Lifting and Moving Operations: An Inch Can Save a Life

Lifting and moving is a vital skill and requires some outside-the-box thinking from all rescuers involved. Michael Donahue provides insight to the theories and practices related to these heavy lifting tasks for crews.

When loads are moved or lifted, gravity wants to return it to the ground by any means possible. Loads can shift in a split second, causing devastation to an operation. When lifting objects, it is imperative that cribbing is used to support the load. You’ll generally find cribbing cut from dimensional lumber of the sizes 4x4 and 6x6. Cribbing can vary in length; however 24 inches is a common size. You’ll also find 4x4 and 6x6 wedges and 2x4s as fillers. Adding to the cache of cribbing will be pieces of micro-lam and or 3/4-inch plywood.

Cribbing is an important aspect to your lifting operation. It needs to be done with care and on the money. The principal behind cribbing is not only to stabilize the load, but it also transfers the load force vertically into the ground. Crib stacks can have multiple levels. The rule of thumb to follow is the height should not exceed three times the width and should not exceed 30 degrees out of plumb. Outside of those two features, the third most important aspect you must adhere to is all the cribbing should line up with each other, giving you a solid contact point from top to bottom.

If you look at figures 14 and 15, Figure 14 depicts how not to build a crab stack while Figure 15 is a shining example. The contact points are where the strength is. On a 4x4, each contact point is rated for 6,000 pounds, giving a simple two-tier crib stack a load rating of 24,000 pounds. Using 6x6 lumber, those contact points are bumped up to 15,000 pounds with a load rating on a 2-tier stack at a whopping 60,000 pounds....yes that’s some serious weight. The next time you’re building a crib stack, don’t let someone tell you “it doesn’t have to be perfect” or “that will do,” those statements couldn’t be any further from the truth. Whether you’re building a crib stack for a 3,000-pound car or a 30,000-pound truck, you should build your stack one way every time...perfect!

> _PROBLEM DETAILS_
According to the article on lifting and moving operations, what load rating does a simple two-tier crib stack built from 4x4 lumber have? The records are not needed for this work.

> _Bounding box annotations_
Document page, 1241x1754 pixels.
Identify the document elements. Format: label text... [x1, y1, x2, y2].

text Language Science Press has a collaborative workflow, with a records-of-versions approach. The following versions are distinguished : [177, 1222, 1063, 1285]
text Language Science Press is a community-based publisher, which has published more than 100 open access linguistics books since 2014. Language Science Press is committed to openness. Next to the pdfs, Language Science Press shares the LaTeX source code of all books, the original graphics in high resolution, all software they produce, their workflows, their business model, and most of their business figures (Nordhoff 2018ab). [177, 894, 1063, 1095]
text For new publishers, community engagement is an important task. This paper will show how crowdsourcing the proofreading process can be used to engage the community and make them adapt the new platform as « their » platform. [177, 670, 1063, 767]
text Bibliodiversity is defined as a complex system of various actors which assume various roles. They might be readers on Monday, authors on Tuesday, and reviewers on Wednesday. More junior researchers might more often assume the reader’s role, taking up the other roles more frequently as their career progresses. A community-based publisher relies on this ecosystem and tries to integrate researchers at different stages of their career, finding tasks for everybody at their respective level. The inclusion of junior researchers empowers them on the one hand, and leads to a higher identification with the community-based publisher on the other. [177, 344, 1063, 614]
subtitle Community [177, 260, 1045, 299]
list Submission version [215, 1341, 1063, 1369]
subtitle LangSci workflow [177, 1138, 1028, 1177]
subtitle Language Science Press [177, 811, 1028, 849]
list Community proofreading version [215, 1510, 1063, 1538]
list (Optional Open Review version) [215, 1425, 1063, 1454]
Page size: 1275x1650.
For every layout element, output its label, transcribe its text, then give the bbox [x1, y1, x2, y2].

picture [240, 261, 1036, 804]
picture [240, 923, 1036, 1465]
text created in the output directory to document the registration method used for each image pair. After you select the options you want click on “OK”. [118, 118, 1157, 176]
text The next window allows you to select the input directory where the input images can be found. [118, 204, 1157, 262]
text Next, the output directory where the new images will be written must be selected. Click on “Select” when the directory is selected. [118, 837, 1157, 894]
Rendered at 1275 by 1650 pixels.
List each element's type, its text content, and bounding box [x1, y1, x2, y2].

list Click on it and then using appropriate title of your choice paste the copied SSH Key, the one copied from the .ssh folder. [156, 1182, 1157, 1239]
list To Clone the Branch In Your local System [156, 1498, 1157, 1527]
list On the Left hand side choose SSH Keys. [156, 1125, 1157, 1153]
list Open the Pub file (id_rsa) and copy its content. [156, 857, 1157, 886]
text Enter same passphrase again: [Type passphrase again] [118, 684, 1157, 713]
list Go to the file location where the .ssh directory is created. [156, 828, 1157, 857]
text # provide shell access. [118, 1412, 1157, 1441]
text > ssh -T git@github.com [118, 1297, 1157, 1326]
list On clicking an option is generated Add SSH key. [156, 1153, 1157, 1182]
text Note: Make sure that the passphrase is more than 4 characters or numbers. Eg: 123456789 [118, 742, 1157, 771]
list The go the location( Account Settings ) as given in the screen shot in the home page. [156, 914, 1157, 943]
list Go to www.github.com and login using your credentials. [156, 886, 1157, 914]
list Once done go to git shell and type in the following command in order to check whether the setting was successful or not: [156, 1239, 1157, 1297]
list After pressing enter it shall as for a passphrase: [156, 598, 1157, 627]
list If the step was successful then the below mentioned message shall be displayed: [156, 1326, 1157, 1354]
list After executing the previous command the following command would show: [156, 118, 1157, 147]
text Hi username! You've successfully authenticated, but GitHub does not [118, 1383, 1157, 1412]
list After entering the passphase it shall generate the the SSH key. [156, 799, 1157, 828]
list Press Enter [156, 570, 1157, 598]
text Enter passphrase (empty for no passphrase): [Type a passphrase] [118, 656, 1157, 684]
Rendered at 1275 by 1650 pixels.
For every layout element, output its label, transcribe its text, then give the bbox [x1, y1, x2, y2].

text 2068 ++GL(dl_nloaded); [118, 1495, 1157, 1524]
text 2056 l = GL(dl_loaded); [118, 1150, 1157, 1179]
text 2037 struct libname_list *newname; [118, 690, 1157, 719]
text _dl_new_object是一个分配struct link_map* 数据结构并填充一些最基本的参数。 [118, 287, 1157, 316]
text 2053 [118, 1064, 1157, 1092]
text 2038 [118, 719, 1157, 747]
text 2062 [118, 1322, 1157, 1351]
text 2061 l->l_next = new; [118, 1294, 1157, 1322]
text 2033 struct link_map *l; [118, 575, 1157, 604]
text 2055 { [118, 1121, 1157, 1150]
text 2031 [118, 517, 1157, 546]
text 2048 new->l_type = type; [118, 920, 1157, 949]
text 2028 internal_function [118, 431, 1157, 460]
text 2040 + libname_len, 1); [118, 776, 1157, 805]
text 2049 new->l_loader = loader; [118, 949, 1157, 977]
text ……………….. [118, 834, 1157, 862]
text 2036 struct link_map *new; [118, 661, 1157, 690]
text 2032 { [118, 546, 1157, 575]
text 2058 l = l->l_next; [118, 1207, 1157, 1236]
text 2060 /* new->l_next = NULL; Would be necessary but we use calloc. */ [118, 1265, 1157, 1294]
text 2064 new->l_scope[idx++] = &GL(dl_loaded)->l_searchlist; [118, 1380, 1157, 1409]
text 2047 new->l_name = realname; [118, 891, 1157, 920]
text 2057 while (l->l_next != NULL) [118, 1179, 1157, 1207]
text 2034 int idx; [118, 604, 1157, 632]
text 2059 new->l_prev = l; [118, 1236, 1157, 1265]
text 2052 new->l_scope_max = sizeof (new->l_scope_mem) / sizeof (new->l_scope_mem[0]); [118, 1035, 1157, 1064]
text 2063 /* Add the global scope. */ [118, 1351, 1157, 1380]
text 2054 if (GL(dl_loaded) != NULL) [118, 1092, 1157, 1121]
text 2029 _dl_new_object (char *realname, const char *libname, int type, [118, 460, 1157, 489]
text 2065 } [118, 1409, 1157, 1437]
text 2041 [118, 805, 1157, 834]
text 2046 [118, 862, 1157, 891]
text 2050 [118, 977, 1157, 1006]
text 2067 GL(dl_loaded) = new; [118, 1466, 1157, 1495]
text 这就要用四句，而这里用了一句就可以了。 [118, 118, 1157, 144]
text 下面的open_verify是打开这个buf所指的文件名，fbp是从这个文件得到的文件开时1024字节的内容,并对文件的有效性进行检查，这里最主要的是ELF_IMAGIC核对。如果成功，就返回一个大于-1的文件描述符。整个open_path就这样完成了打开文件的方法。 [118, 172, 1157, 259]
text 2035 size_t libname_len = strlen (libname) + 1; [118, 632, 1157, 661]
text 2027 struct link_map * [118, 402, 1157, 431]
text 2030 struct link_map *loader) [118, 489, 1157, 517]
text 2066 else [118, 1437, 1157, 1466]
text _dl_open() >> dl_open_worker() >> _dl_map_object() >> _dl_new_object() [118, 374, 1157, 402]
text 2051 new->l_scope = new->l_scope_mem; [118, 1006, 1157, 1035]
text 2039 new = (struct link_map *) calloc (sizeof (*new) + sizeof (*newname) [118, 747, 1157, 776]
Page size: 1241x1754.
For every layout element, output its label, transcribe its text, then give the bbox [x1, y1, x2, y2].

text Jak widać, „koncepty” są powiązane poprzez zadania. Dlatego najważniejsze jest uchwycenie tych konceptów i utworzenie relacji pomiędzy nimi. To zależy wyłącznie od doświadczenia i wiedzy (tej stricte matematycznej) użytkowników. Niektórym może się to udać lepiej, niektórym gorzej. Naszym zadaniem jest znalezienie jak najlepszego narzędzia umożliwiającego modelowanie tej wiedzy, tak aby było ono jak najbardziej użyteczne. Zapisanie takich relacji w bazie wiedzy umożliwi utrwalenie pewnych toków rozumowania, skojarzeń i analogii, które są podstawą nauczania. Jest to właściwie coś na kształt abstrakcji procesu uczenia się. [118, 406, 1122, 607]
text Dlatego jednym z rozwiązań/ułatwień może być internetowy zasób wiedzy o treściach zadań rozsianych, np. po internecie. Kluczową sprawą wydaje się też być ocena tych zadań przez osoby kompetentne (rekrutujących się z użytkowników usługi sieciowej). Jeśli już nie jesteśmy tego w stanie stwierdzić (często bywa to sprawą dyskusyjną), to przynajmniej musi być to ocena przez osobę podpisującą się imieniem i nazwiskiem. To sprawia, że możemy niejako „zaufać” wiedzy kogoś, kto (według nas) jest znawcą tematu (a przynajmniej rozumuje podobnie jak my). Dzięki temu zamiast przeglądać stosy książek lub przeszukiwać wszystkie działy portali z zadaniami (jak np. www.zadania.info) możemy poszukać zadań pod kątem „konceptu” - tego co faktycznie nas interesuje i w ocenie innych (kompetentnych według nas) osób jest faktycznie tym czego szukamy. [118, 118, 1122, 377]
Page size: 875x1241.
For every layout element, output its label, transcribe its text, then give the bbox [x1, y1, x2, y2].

> _TASK SOLUTION_
24,000 pounds.